Taking part in several international traveling art shows, like the Tri-National Art Exhibit, he also participated in the Century of Progress fair in Chicago in 1933, and was awarded two Grand Prix in the Paris Exposition Internationale des Arts et Techniques dans la Vie Moderne in 1937. After the declaration of World War II, when German troops invaded France, Howard drove an American Red Cross truck carrying food and medicine to the hastily erected prison camps around Paris. Five months later, his situation as an American became increasingly strained with the occupying authorities and he decided to head back to the United States with his family.
In late 1943, Cecil Howard exhibited at the Pennsylvania Academy of Fine Arts, a male nude entitled American Youth or The Sacrifice, rewarded in 1944 by the George D. Widemer Memorial Gold Medal from the Academy. The same year he became the sixteenth president of the National Sculpture Society, and was recruited by the Office of Strategic Services. From 1945 onward he worked for the United States Office of War Information, and three weeks after D-Day, he came ashore at Utah Beach, in Normandy. In 1947 Howard became Vice President of the National Institute of Arts and Letters, and participated in an exhibition co-organised by the Whitney Museum and the Metropolitan Museum of Art. The same year, the Musée d'Art Moderne de la Ville de Paris bought a large sculpture of a reclining nude entitled Sun Bath, and in 1948 the French government awarded him the Legion of Honour.

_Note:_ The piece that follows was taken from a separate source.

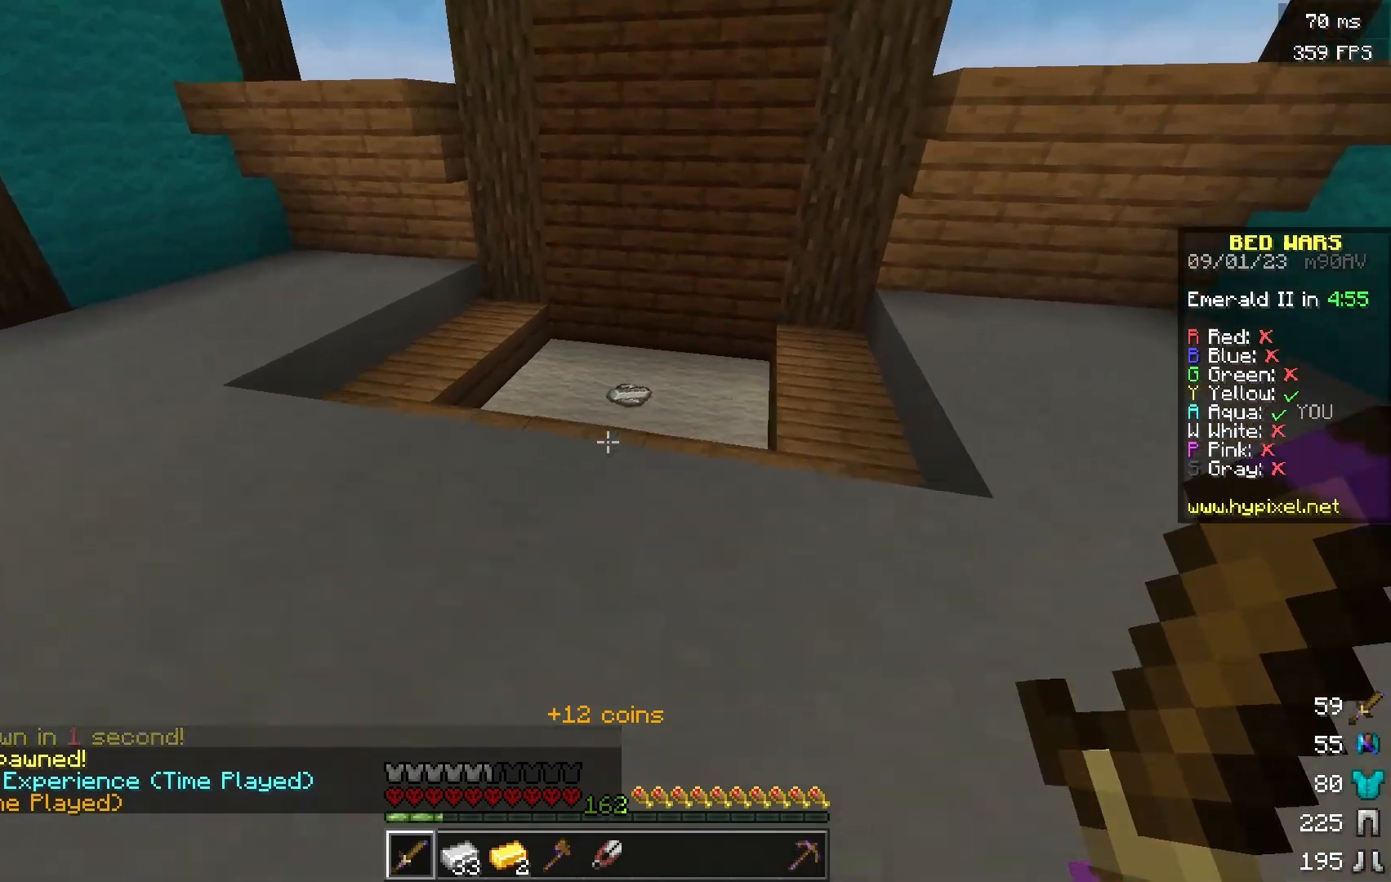
{"keys": ["w"], "mouse": [], "events": []}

In 1953, for the 20th annual exhibition of the National Sculpture Society, he received the Herbert Adams Memorial Award Medal, and in 1954 the Architectural League of New York unanimously awarded him the highly coveted Golden Medal of sculpture. That same year, Cecil Howard featured in a long photo shoot by Andreas Feininger for Life magazine, and he also appeared in Uncommon Clay, Thomas Craven's documentary about six of America's leading sculptors at work in their studios.
Cecil Howard died in New York in 1956 and was posthumously awarded the E. N. Watrous Gold Medal from the National Academy Museum and School in 1957.